In our defense, we let her get a good couple of sentences in before we decided to chuck the plague at her and run away.
Except… except… this was where the Hand of Fate intervened. This was where the gods were watching, and with inhuman caprice decided to act, because the golem was the one handling the crate and it goddamn botched the throw.
We watched, silent and still, as the crate stuffed full of hellishly virulent, literal-soul-eating plague sailed through the air, arced down, and fell. Right into the portal. Which gulped, once, as if swallowing, and then closed forever.
The Queen asked us what that was. We told her. We asked her where the portal went. She told us. We asked her what would happen. She didn’t know. No one knew.
So, to hell with it: the guns came out and we had ourselves a nice, big dust-up. Fire was sprayed, bullets launched, golems stomped around, and eventually the Queen wound up burnt, shot, stepped on and frowned at until she was no more. Then we turned the reactor off, left, called in the airstrikes, and went to the pub for a beer.

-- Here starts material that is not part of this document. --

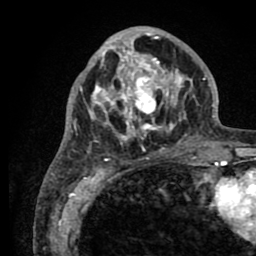
Breast MRI (dynamic contrast-enhanced), one axial slice. Slice 32 of 80 in the series (ordered by position). Cropped to one breast. Dynamic contrast-enhanced series, time point 2 of 8 at this slice position (early post-contrast). 1.5 T. TE 2.6 ms, TR 5.6 ms. 2 mm slice thickness. 256 × 256 image matrix, field of view 170 × 170 mm. Female patient.
Structures marked on this image (semi-automatically segmented with operator editing):
- enhancing-tissue mask used for the functional tumour volume (all voxels passing the contrast-enhancement thresholds inside the analysis volume; usually the tumour): bounding box <77,28,205,161> (left, top, right, bottom; pixels)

Later that night and several beers later, the group found itself discussing the particulars of what happened back in the reactor. Closest we could figure, there were two options: the first is that the crate failed to rupture upon entering the Bug Dimension, and the second is that it did. Being as the Bug Dimension was an actual spiritual plane of existence, an ineradicable plague that ate spirits would be a bit of a problem there. I mean, we could have opened a portal or astrally projected there to have a look around, but best case scenario was a dimension full of apocalyptic, soul-stealing insects, and the worst case was a dimension full of apocalyptic, infinite plague.

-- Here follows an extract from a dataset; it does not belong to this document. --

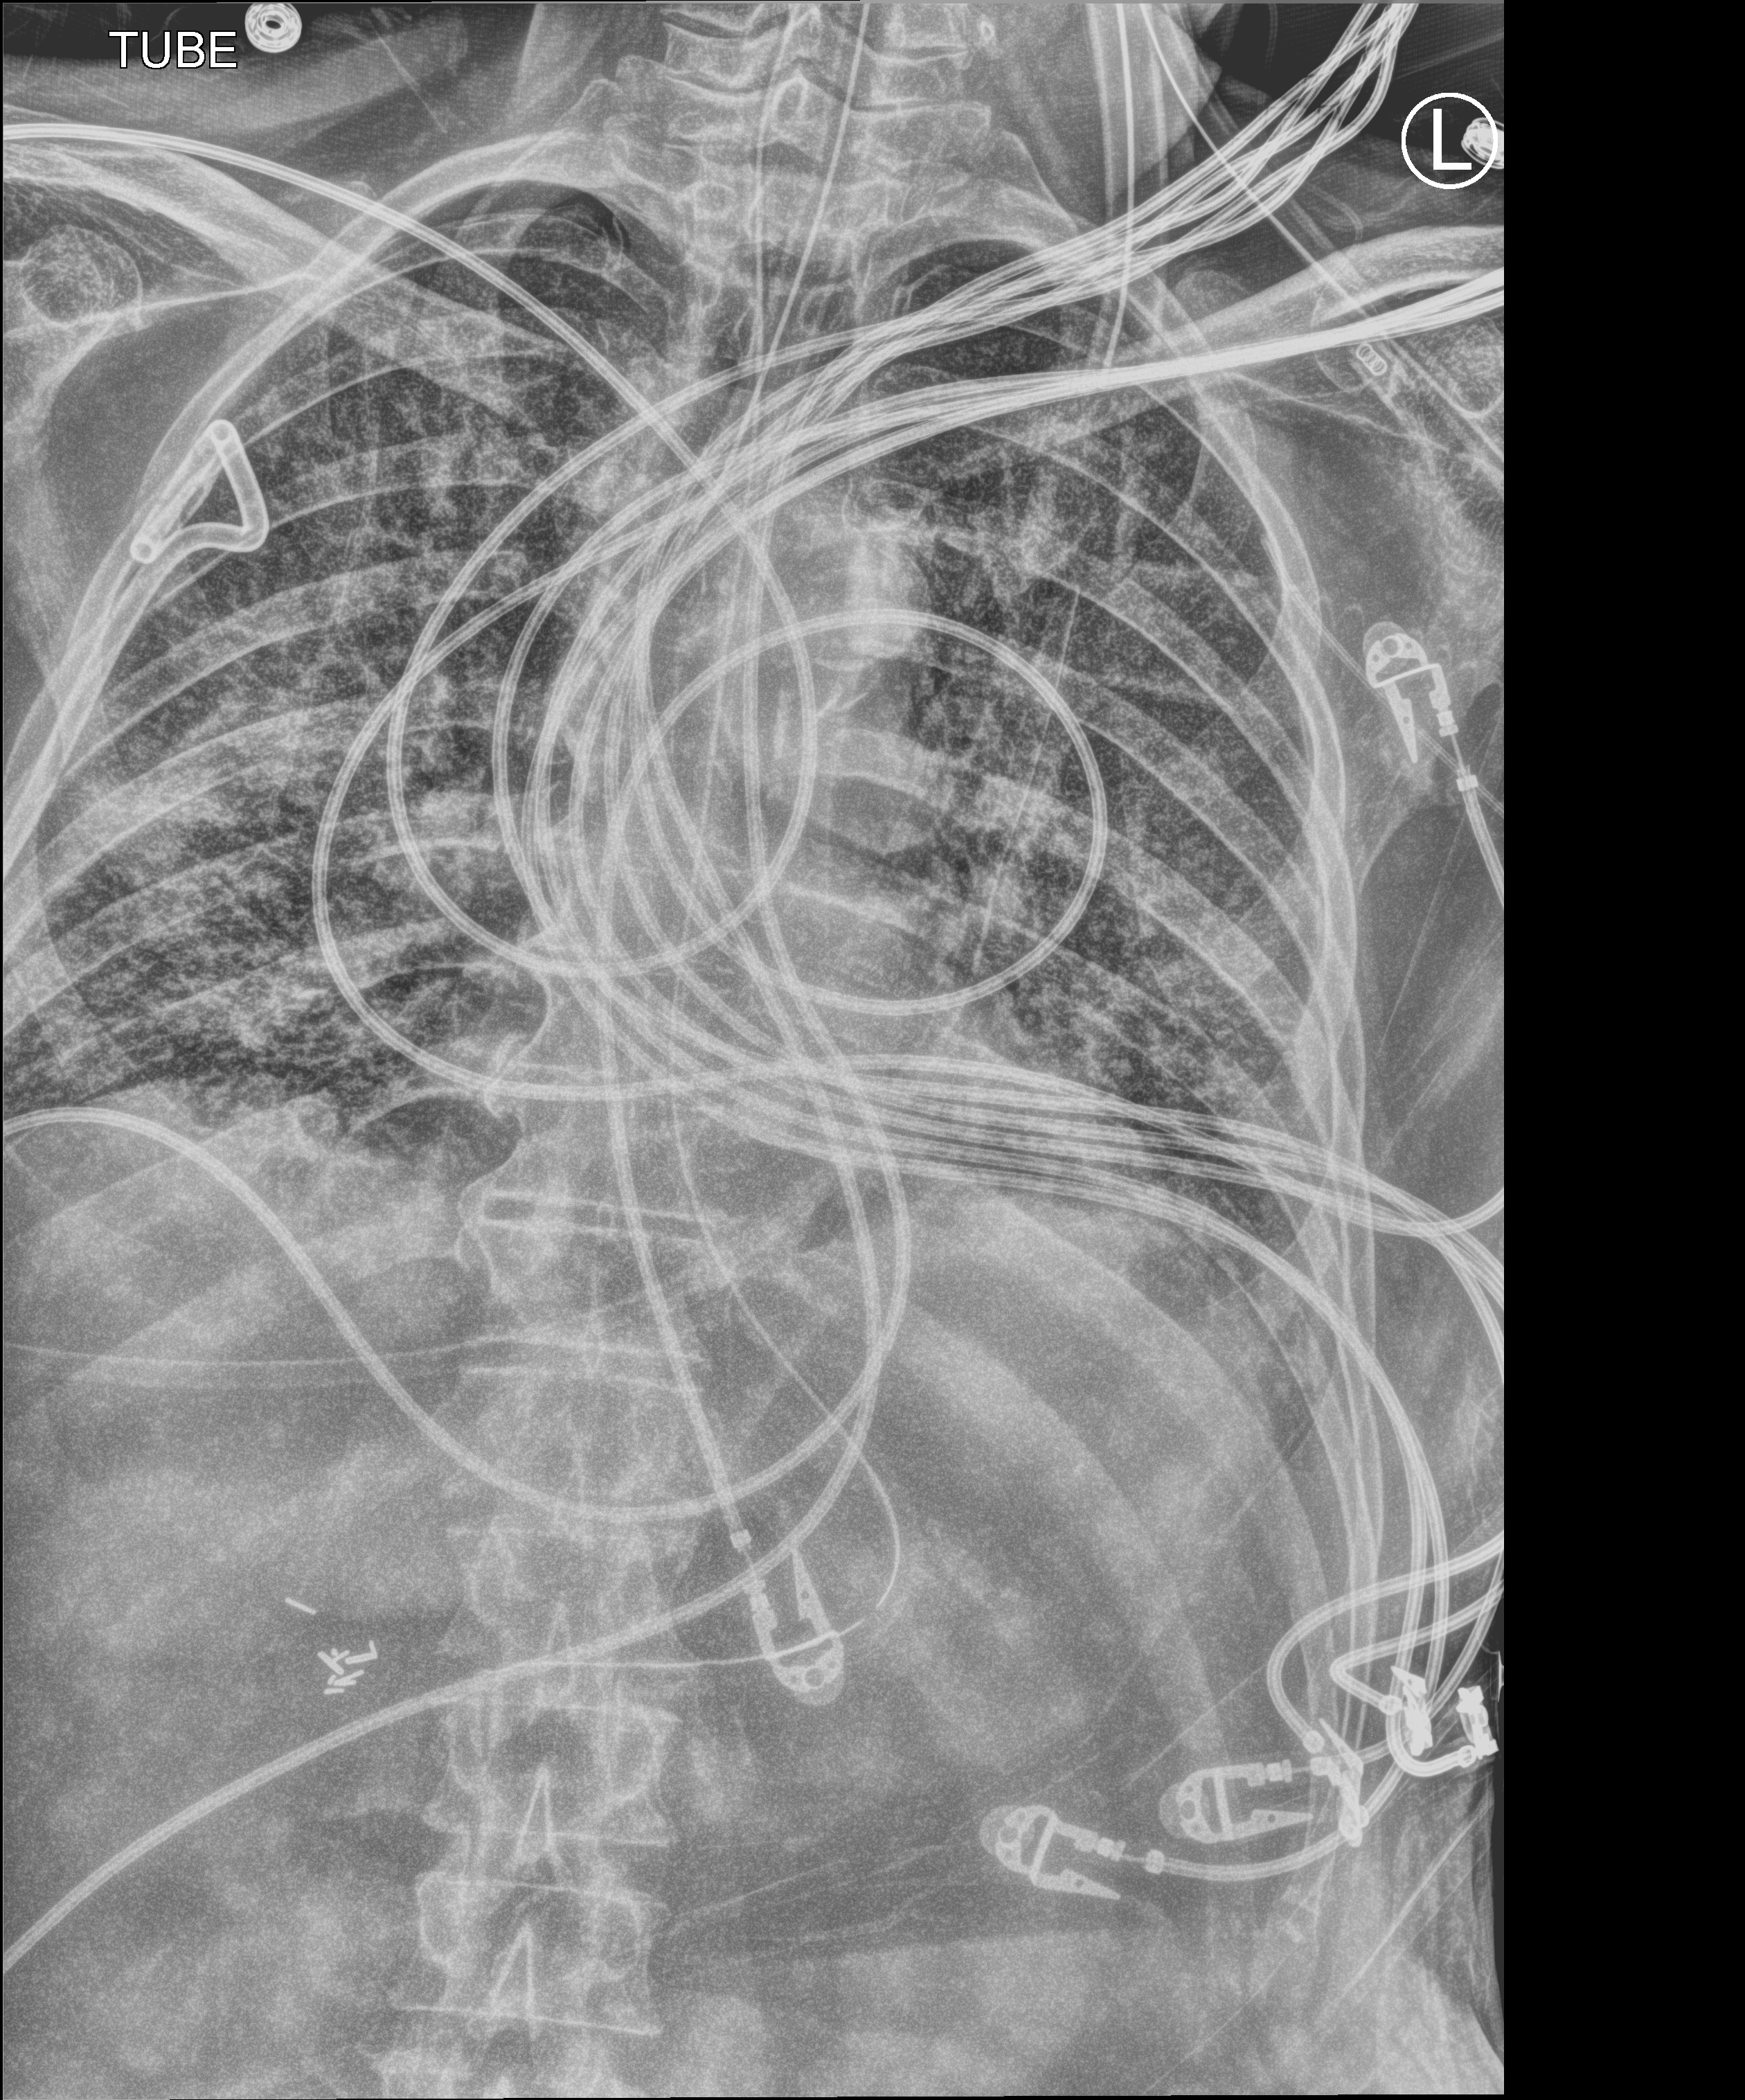
Bedside chest radiograph (computed radiography); anteroposterior (AP) projection. Patient hospitalised with COVID-19; male, aged 75–90 years.
Hospital-stay facts (about this admission, not read from this image; timing relative to this image not recorded):
- mechanically ventilated during this hospital stay: yes
- hypertension (admission record): yes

We elected to collect our paychecks, pay our tabs, and leave that problem to the next guy.
Every mechanic in a role-playing game is there, ideally, to allow something awesome to happen. Every spell, item, weapon, monster and fiddly little rule is present to allow the Game Master to come up with excellent problems for the players to solve in awesome ways. Even the objectively negative things – getting hurt, getting killed, failing at something you wanted to do – is present to make the story more interesting.
With the right measure of imagination, and the right timing from the Fates, even the worst failure can literally change the world.